There’s been a lot of soul searching over the past three weeks in the wake of the News of the World phone hacking scandal within journalism’s ranks. After all, this is an industry that’s very good at talking about itself. Has the scandal tarnished (further) the reputation of journalists? Where is the (increasingly blurry) line when it comes to landing a scoop? What do events in the UK have to do with us? How do we hold our own industry to account?

It’s old news to say that great, fearless, time consuming, thankless investigative journalism is up against it. We’ve established how difficult it is for thoughtful journalists to operate in an environment of shrinking deadlines, cost cutting, rapidly mutating technology and changing media consumer habits. But that’s not to say there aren’t plenty of examples out there of journalism that truly shines. After all, if The Guardian hadn’t kept at it, we wouldn’t be witnessing the NOtW fallout today. While Big Media grapples with the right path forward on the ever shifting media map, in many ways these are exciting times for innovative, creative, completely new ways of presenting stories.

In that spirit, today we’re launching Crikey’s quality journalism project. Each week the project will pick the brains of some of Australia’s most respected journalists, editors and producers to find out what great journalism means to them and where they go to get it. We’ll also be asking readers to divulge their daily media diet and the sources that inspire them.

Today we talk with Tingle.
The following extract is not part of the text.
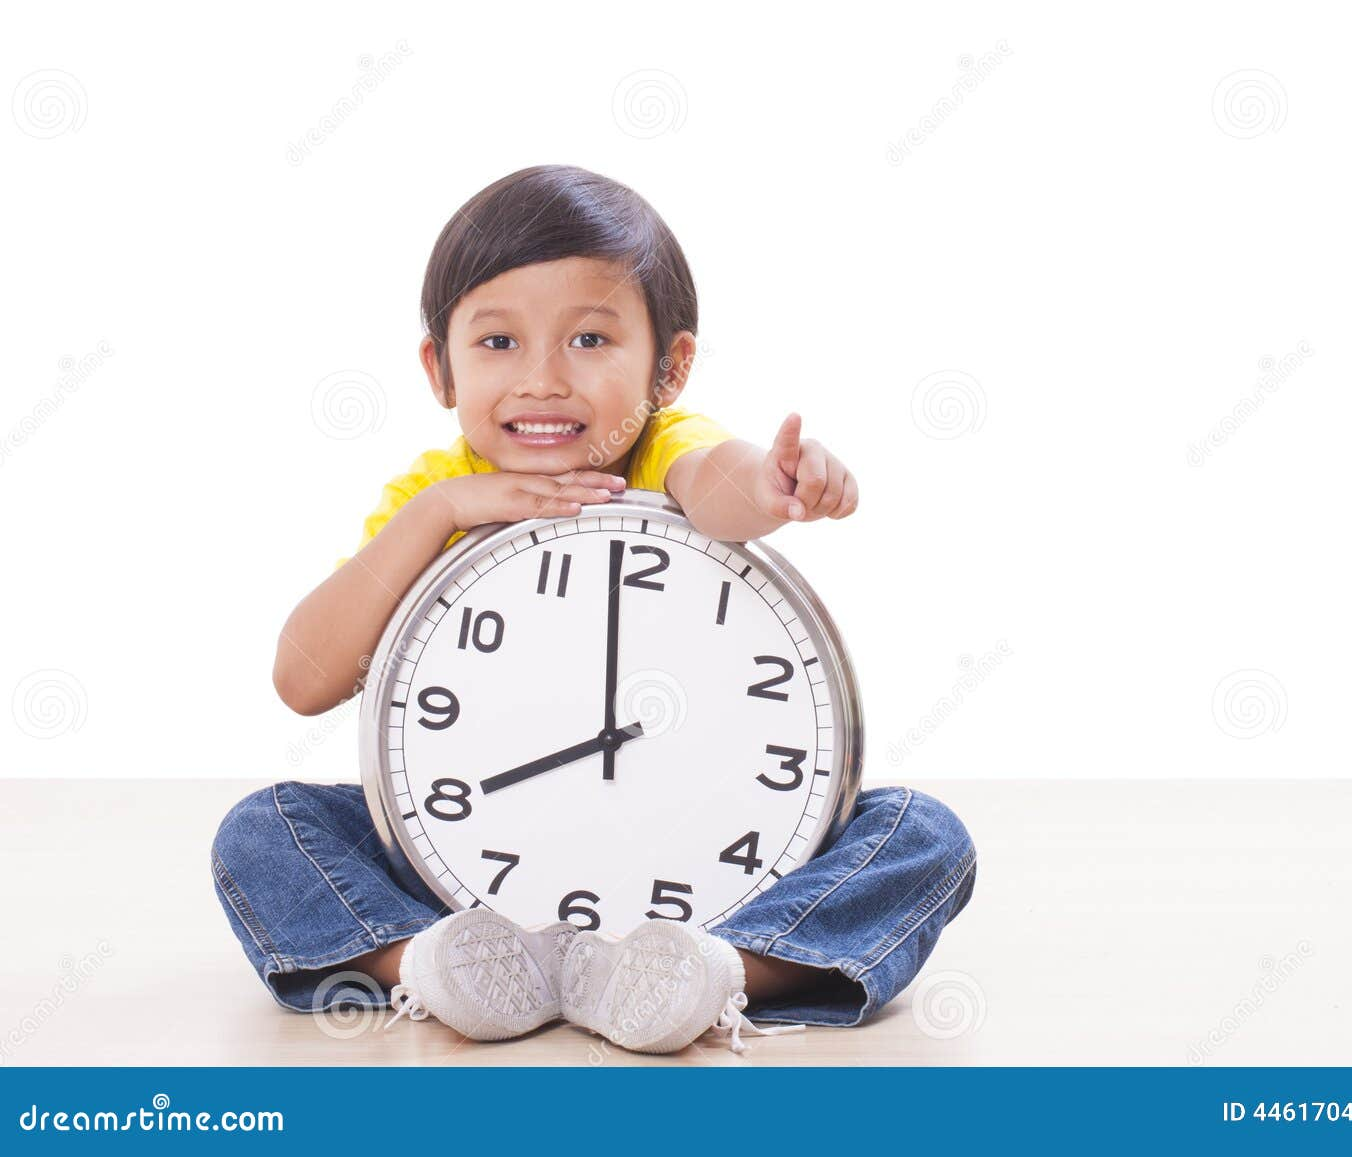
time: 7:58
Laura Tingle that is, the ever popular political editor at The Australian Financial Review. So how does Tingle think readers measure quality journalists?

“Hell, they might not even like you. But they will think you will tell them something they don’t know, and that you think they need to know, not because you are manufacturing a controversy on behalf of your publisher, or because you want to be a player in the game, or to play ‘look at moi’ but because it is your job.”

Nice to know that for some journos, it’s not all about the byline.